Note: I know there is a more efficient method for writing my current program, but that is beside the point. I want to know what this error means and why I keep getting it and possibly a solution. Thank you guys. Here is the code:

int main (int argc, char *argv[]){

    int x;
    int y;
    int z;
    int temp;

    scanf("%d", &x);
    scanf("%d", &y);
    scanf("%d", &z);

        if (x > y) {
           temp = x;
           x = y;
           y = temp;
        }

        if (y > z) {
            temp = y;
            y = z;
            z = temp;
        }

        if (x > z) {
            temp = x;
            x = z;
            z = temp;
        }

        printf("%d", x);
        printf("%d", y);
        printf("%d", z);

  return EXIT_SUCCESS; }

Answer 1

From the GCC documentation:

The warn_unused_result attribute causes a warning to be emitted if a caller of the function with this attribute does not use its return value. This is useful for functions where not checking the result is either a security problem or always a bug, such as realloc.

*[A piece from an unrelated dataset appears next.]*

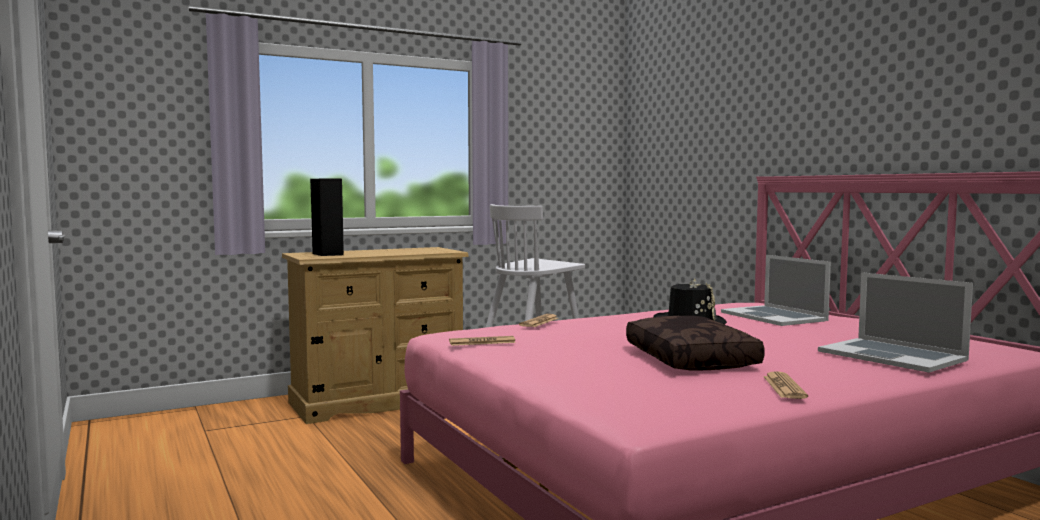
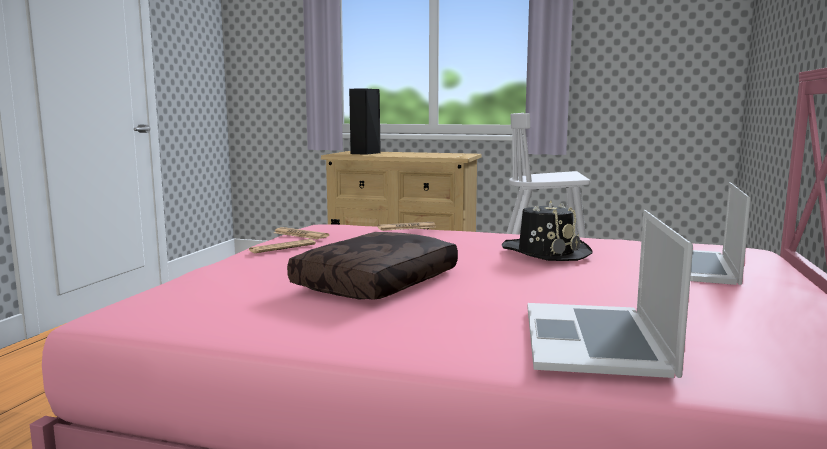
camera: 45 degrees right, 5 degrees up
(784, 387) = (313, 328): newspaper -> newspaper (282, 247)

      int fn () __attribute__ ((warn_unused_result));
      int foo ()
      {
        if (fn () < 0) return -1;
        fn ();
        return 0;
      }

results in warning on line 5.

Answer 2

The error that you get from the compilers is just what it says. In order for your application to be correct, you have to check the return value of scanf. The possible return values are described in the man page.

For an explanation of what causes the error, see the "warn_unused_result" part of gcc manual (quoted in Peter R.s reply).